Data extracted from a collection
┏━━
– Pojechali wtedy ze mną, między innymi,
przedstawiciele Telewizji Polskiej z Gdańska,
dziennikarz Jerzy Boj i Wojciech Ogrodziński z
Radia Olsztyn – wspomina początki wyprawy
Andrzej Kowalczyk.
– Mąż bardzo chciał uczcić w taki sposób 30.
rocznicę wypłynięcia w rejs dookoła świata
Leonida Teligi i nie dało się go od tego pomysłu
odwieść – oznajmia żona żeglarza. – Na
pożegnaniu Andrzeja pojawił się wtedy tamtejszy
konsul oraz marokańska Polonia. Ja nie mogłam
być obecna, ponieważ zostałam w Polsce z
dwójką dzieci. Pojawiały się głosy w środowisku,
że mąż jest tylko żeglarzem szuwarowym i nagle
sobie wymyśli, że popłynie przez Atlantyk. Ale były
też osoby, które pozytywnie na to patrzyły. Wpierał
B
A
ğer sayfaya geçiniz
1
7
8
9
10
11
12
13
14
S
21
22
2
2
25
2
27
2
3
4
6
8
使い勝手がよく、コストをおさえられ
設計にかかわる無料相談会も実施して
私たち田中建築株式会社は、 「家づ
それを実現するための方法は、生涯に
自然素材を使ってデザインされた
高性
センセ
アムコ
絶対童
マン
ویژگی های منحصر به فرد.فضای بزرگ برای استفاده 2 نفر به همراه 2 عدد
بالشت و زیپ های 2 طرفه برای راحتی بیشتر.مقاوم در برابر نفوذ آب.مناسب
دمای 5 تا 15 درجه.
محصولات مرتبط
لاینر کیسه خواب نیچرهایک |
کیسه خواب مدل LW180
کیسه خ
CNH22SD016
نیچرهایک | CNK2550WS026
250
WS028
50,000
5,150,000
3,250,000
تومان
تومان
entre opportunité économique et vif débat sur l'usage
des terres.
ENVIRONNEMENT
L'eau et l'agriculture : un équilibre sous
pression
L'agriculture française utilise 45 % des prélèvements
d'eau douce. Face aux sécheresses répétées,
┗━━
> _TASK DETAILS_
Line by line, please copy the records above exactly.

> _OUTPUT OF THE EXERCISE_
– Pojechali wtedy ze mną, między innymi,
przedstawiciele Telewizji Polskiej z Gdańska,
dziennikarz Jerzy Boj i Wojciech Ogrodziński z
Radia Olsztyn – wspomina początki wyprawy
Andrzej Kowalczyk.
– Mąż bardzo chciał uczcić w taki sposób 30.
rocznicę wypłynięcia w rejs dookoła świata
Leonida Teligi i nie dało się go od tego pomysłu
odwieść – oznajmia żona żeglarza. – Na
pożegnaniu Andrzeja pojawił się wtedy tamtejszy
konsul oraz marokańska Polonia. Ja nie mogłam
być obecna, ponieważ zostałam w Polsce z
dwójką dzieci. Pojawiały się głosy w środowisku,
że mąż jest tylko żeglarzem szuwarowym i nagle
sobie wymyśli, że popłynie przez Atlantyk. Ale były
też osoby, które pozytywnie na to patrzyły. Wpierał
B
A
ğer sayfaya geçiniz
1
7
8
9
10
11
12
13
14
S
21
22
2
2
25
2
27
2
3
4
6
8
使い勝手がよく、コストをおさえられ
設計にかかわる無料相談会も実施して
私たち田中建築株式会社は、 「家づ
それを実現するための方法は、生涯に
自然素材を使ってデザインされた
高性
センセ
アムコ
絶対童
マン
ویژگی های منحصر به فرد.فضای بزرگ برای استفاده 2 نفر به همراه 2 عدد
بالشت و زیپ های 2 طرفه برای راحتی بیشتر.مقاوم در برابر نفوذ آب.مناسب
دمای 5 تا 15 درجه.
محصولات مرتبط
لاینر کیسه خواب نیچرهایک |
کیسه خواب مدل LW180
کیسه خ
CNH22SD016
نیچرهایک | CNK2550WS026
250
WS028
50,000
5,150,000
3,250,000
تومان
تومان
entre opportunité économique et vif débat sur l'usage
des terres.
ENVIRONNEMENT
L'eau et l'agriculture : un équilibre sous
pression
L'agriculture française utilise 45 % des prélèvements
d'eau douce. Face aux sécheresses répétées,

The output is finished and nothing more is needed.